** Required work **
Copy each line from the listing below where the word "path" shows up.

** Data shown **
[Start of Attachment]

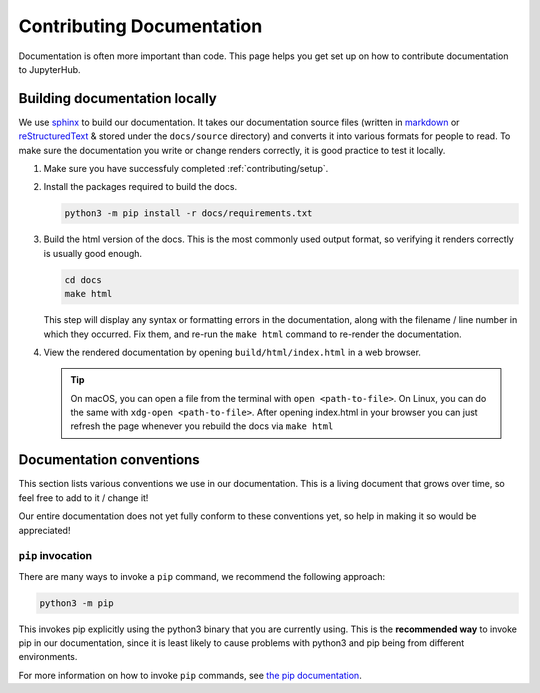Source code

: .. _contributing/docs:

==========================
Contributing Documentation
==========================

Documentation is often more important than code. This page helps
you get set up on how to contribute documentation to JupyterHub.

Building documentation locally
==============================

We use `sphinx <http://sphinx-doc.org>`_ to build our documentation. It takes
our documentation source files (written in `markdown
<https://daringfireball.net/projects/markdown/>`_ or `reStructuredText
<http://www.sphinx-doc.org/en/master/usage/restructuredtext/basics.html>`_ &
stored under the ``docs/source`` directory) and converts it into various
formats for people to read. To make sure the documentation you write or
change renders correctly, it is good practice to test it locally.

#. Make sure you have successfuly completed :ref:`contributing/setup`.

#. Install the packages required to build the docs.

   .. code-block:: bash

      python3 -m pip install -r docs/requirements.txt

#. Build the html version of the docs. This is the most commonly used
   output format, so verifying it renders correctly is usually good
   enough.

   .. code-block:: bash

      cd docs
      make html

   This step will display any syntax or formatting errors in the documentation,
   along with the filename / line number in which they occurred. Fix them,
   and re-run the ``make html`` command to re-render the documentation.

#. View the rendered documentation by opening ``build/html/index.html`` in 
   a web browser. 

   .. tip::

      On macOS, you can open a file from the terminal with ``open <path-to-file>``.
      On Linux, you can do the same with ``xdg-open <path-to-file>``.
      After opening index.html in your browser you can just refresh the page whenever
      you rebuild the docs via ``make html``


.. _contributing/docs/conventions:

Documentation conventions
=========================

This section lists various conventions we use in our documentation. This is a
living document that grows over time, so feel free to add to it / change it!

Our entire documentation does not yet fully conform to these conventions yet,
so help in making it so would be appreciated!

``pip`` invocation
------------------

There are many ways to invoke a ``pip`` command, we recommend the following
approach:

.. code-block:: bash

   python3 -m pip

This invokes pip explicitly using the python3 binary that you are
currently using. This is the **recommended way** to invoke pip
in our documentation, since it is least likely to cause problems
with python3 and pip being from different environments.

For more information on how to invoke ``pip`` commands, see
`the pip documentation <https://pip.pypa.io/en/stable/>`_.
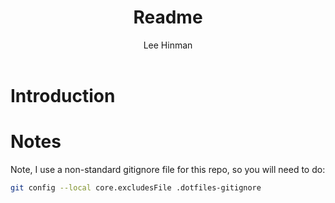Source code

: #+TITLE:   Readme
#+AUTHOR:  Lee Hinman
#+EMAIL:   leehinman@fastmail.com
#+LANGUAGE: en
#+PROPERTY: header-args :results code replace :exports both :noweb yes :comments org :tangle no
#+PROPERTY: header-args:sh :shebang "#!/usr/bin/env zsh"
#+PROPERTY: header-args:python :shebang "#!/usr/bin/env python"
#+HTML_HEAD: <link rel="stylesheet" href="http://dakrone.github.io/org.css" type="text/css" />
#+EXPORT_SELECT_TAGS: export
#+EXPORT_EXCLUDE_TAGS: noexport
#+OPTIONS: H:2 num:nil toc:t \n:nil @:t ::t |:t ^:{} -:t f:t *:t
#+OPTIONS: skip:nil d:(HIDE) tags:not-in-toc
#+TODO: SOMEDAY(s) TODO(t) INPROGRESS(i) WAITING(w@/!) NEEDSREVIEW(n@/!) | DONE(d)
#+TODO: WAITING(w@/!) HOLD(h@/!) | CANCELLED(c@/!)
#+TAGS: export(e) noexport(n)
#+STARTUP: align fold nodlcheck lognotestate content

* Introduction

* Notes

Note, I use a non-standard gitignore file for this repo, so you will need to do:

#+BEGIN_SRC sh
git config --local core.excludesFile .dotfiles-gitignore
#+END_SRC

[End of Attachment]

** The answer **
      On macOS, you can open a file from the terminal with ``open <path-to-file>``.
      On Linux, you can do the same with ``xdg-open <path-to-file>``.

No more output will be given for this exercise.